We recommend any economic development subsidies distributed from ARPA funds be captured as part of the Governmental Accounting Standards Board (GASB) Statement No. 77. Since 2015, when the GASB issued Statement No. 77 on Tax Abatement Disclosures, tax-based incentives have been deemed so financially salient to state and local government finances that they are the only form of tax expenditure ever codified for public reporting by the GASB.

Spending on costly, company-specific “megadeals” (such as Foxconn, Tesla, and Amazon’s HQ2, all of which required state enactments as well as local revenue losses) did not subside in the mid-to-late 2010s despite the nation’s robust economic growth and record-low post-war unemployment rates. Our recent report analyzing GASB Statement No. 77 disclosures found that economic development tax abatements given to corporations cost public school districts (in just 27 states with discernible data) $2.37 billion in foregone revenue in fiscal year 2019.

That is an increase of 13 percent – a $273 million jump – from just two years earlier and came during the pre-pandemic period of economic prosperity.

  • Point 4: Provide a mechanism for enforcement, including protections for private and public whistleblowers, to flag improper uses of spending. If their allegations are found to have merit, they should receive substantial financial compensation in return

To ensure proper spending, private and public citizens should have whistleblower protections against retaliation if they report violations of the rules governing how ARPA funds are spent. This would help inspectors general with enforcement.

In closing, having an effective guidance is critical because states, territories and localities have many critical needs that will be ameliorated by Rescue Plan funds but still require steady sub-national investments. The most recent data from the National Center for Education Statistics shows that: 22 states have still not restored per-pupil education spending levels to pre-Great Recession levels; 33 states still have higher student-teacher ratios; and 49 states have higher student-librarian ratios. Nationally, tuition rates at state colleges and universities are 31 percent higher than they were in 2007-2008 (after inflation).[1]

Post-pandemic, in addition to the many costs of making schools safer this school year, education experts foresee additional costs of thousands of dollars per student per year for several years to help those students, set back by as many as eight months of interrupted learning, to recover their achievement trajectories.[2]

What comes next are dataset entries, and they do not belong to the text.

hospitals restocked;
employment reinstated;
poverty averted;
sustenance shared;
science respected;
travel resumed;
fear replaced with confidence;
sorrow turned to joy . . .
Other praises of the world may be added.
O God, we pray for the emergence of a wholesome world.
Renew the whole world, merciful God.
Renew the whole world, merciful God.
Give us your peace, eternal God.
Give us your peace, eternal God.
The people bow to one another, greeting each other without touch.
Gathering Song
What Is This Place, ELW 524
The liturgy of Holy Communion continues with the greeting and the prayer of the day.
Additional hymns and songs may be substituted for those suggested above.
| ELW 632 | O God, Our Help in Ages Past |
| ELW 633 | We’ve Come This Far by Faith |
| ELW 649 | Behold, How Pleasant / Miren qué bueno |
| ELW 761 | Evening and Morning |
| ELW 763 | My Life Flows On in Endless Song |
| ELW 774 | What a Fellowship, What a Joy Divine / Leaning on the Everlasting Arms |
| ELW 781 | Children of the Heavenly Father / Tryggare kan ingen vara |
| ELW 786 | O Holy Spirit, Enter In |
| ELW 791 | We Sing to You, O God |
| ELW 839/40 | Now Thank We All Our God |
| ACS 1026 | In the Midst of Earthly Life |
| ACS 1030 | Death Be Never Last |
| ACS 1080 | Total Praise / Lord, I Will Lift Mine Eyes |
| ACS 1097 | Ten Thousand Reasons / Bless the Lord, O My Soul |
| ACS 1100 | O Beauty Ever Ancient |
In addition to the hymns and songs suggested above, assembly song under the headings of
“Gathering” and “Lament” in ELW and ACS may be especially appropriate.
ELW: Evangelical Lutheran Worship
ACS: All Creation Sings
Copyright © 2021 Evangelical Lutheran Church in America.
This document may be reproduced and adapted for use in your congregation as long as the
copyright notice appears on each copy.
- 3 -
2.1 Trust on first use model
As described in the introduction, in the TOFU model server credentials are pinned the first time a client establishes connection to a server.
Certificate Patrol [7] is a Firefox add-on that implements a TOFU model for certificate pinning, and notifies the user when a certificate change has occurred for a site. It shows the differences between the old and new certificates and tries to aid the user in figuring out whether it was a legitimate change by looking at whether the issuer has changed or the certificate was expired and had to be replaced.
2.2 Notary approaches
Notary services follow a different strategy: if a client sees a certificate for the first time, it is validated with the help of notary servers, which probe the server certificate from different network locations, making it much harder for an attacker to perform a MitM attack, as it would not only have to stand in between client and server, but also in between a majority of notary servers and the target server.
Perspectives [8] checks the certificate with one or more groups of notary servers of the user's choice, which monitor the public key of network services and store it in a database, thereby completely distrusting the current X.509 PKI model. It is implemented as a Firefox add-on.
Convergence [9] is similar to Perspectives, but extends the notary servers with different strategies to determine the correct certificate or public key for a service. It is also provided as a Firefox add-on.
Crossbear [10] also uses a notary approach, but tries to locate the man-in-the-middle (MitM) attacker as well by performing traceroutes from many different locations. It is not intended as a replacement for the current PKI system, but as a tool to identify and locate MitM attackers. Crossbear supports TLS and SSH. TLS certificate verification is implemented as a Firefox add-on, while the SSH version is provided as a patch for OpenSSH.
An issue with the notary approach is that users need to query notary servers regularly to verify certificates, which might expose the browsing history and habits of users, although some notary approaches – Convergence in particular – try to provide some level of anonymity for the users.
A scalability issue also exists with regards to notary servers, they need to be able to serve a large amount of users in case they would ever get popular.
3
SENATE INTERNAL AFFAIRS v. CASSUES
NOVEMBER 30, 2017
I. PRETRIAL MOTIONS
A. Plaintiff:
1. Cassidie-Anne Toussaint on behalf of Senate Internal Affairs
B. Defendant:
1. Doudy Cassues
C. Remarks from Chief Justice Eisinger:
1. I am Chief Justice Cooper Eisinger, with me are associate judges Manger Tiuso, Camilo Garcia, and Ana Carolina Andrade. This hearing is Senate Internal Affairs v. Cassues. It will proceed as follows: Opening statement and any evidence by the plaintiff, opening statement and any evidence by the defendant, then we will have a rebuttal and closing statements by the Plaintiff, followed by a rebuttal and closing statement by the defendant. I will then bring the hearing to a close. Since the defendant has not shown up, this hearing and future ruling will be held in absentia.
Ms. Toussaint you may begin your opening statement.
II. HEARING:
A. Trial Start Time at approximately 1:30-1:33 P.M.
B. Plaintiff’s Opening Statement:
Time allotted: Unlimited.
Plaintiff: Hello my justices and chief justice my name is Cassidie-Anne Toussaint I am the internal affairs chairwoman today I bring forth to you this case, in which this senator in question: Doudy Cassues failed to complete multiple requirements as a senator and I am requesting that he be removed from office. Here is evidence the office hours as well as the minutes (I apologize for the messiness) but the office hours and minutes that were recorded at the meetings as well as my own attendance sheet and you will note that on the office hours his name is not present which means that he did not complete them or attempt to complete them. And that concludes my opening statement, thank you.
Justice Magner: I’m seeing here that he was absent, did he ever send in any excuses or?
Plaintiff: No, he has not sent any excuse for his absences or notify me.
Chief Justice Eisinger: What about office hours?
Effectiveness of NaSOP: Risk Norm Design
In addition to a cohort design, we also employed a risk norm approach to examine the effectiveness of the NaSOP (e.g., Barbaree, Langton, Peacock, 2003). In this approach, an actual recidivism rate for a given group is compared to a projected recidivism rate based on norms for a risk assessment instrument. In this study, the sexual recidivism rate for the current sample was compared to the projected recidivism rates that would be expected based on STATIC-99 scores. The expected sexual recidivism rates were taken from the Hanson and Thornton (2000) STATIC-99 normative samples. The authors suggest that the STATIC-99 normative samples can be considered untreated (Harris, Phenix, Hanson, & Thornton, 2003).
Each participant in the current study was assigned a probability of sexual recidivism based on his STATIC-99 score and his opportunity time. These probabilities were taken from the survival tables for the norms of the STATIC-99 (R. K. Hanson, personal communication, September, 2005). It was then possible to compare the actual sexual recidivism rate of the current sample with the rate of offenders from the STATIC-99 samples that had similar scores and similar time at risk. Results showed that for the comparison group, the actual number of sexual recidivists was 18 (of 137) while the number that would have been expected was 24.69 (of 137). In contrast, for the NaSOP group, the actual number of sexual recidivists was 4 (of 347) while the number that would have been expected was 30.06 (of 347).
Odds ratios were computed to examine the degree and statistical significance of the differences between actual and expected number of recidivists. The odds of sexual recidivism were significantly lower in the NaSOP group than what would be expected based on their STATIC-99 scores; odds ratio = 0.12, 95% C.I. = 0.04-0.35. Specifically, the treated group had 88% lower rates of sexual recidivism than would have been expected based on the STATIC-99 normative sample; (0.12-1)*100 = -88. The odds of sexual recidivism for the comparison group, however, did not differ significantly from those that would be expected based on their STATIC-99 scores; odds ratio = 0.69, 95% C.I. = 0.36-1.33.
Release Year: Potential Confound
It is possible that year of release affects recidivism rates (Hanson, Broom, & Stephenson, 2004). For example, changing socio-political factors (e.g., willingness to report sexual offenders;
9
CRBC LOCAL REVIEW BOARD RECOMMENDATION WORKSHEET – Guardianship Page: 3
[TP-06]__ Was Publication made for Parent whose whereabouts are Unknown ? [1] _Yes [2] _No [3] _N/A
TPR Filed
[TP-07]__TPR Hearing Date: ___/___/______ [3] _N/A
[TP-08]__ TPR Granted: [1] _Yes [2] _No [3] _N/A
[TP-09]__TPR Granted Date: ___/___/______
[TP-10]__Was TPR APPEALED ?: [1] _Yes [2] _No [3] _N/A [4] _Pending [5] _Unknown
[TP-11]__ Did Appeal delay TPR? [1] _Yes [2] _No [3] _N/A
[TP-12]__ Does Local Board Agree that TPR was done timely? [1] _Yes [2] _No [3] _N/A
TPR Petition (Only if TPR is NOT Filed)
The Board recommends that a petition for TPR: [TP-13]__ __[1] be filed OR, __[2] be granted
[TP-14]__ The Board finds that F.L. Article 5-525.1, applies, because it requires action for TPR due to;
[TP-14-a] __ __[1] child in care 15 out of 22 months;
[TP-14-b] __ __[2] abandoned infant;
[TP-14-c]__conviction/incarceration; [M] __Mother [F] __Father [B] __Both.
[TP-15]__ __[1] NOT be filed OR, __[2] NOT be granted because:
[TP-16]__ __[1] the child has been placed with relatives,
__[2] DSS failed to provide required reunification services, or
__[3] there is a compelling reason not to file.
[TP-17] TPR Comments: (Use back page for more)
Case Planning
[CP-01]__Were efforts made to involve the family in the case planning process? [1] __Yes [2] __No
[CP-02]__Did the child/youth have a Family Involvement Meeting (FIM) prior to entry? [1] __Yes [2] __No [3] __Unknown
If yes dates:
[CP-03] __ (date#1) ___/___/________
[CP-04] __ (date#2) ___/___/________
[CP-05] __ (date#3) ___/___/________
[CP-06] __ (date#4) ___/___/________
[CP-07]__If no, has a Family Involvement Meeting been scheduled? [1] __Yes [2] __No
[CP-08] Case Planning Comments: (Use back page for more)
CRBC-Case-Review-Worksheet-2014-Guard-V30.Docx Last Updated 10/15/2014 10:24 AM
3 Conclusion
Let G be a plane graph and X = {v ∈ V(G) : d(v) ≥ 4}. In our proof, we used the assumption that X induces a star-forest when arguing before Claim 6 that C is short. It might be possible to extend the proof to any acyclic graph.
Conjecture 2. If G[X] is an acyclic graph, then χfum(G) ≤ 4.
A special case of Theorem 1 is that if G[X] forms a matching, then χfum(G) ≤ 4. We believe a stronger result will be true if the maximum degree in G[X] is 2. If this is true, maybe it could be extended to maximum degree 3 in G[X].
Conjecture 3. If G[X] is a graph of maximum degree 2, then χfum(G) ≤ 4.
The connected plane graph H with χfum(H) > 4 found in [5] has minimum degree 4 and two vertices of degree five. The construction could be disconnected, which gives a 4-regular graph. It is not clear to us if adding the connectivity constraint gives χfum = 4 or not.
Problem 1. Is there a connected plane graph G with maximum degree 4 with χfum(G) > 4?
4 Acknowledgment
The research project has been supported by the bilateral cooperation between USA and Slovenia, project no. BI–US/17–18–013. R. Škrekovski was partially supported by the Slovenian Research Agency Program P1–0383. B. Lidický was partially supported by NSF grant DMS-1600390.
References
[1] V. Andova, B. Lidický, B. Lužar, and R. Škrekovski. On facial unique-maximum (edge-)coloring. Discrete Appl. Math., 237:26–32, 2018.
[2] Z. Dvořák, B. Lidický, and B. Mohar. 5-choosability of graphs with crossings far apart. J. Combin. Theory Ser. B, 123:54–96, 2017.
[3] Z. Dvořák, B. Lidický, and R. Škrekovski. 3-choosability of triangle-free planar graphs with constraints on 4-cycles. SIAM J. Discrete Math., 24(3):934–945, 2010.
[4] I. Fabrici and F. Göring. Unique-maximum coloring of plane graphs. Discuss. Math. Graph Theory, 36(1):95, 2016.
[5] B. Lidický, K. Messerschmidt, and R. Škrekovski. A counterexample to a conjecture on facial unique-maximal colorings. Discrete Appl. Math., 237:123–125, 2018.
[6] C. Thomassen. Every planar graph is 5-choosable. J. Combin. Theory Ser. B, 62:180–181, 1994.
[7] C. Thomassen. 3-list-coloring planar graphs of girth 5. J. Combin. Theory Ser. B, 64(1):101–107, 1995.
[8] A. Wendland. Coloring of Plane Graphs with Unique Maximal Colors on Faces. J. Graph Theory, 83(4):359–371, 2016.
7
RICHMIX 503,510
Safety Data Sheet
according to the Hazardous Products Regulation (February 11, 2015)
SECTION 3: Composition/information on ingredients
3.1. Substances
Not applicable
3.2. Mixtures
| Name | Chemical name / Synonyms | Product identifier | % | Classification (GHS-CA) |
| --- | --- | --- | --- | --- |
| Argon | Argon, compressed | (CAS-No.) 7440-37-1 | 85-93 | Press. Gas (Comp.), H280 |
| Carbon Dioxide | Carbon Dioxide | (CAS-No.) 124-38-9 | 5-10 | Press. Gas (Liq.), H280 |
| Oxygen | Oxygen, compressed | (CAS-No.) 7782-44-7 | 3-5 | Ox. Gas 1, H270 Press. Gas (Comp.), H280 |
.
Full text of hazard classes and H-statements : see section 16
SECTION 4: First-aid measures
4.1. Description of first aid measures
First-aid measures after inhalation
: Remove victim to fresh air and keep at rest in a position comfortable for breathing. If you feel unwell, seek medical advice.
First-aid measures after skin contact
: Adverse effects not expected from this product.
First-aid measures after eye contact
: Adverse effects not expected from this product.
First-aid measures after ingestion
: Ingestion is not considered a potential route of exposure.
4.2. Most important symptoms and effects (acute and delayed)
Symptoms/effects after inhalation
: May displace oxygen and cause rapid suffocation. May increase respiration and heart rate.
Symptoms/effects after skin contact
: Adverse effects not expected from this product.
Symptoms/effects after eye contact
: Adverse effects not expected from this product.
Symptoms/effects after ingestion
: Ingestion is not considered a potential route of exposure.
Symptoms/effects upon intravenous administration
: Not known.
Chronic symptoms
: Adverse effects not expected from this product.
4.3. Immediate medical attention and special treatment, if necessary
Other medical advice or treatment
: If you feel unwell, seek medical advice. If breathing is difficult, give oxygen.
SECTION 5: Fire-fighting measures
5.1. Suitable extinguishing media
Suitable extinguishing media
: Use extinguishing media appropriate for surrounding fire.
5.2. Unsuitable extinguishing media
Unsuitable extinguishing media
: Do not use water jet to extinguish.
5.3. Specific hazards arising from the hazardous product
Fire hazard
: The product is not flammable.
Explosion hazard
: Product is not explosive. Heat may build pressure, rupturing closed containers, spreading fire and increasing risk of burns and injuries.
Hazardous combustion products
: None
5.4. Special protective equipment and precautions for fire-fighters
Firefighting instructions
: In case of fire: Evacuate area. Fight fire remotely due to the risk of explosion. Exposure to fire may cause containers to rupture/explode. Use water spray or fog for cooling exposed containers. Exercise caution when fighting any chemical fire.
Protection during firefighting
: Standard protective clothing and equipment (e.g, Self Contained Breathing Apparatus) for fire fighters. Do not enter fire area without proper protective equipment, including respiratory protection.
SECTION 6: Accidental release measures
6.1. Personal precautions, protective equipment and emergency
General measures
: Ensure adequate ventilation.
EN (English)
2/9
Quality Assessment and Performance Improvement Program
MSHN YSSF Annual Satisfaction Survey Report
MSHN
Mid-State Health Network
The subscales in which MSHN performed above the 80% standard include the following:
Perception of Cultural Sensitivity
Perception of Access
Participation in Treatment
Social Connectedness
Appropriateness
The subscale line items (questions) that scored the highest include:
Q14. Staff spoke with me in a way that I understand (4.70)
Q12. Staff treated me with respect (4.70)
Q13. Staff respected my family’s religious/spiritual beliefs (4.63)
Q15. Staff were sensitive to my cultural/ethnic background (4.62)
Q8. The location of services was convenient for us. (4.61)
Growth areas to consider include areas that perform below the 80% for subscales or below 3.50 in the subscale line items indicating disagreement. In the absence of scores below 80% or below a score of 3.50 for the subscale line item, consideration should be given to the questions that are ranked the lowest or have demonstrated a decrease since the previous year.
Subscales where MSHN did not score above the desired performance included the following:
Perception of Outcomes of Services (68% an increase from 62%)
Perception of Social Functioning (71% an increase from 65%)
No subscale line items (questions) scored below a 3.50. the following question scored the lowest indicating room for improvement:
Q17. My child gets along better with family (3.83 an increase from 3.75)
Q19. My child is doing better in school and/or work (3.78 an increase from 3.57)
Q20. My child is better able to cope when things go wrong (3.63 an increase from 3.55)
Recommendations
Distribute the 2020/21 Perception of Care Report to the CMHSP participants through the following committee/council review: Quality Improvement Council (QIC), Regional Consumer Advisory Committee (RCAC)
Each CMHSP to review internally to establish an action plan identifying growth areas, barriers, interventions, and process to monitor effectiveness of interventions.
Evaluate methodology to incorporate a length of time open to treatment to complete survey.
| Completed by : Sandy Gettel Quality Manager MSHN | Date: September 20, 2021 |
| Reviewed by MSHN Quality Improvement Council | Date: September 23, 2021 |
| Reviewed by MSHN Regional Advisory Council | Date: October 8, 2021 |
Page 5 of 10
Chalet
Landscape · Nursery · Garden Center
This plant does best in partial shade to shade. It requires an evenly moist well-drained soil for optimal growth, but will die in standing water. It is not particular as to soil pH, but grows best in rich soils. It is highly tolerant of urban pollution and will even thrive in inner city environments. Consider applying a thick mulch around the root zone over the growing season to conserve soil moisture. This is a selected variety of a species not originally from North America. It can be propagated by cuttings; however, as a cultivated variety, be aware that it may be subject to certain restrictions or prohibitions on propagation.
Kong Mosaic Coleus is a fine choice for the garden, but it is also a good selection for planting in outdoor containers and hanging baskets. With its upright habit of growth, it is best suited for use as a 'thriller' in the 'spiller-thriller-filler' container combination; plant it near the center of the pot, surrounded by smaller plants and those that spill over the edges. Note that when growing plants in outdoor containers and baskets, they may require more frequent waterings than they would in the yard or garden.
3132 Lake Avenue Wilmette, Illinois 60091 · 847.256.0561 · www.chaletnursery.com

The American Society of Civil Engineers raised its tally of the nation’s cumulative infrastructure deficit from $3.6 trillion in 2013 to $4.6 trillion in 2017. It noted that because the federal government has not raised its gasoline tax since 1993, fully 37 states have chosen to raise their own fuel charges and yet roads still get a “D” from ASCE. This is no time to let slates backslide on their infrastructure commitments.[3]

Simply put, states are well-guided to avoid revenue cuts as they emerge from the deepest, most abrupt jobs recession of our lifetimes, in which more than one million regular and gig workers per week were for about a year filing initial Unemployment Insurance claims.

We strongly urge the Treasury Department to center individuals, households, and vital public services in the distribution of ARPA funds. Economic development subsidies should be considered a bottom rung priority when it comes to determining how the money would be best spent.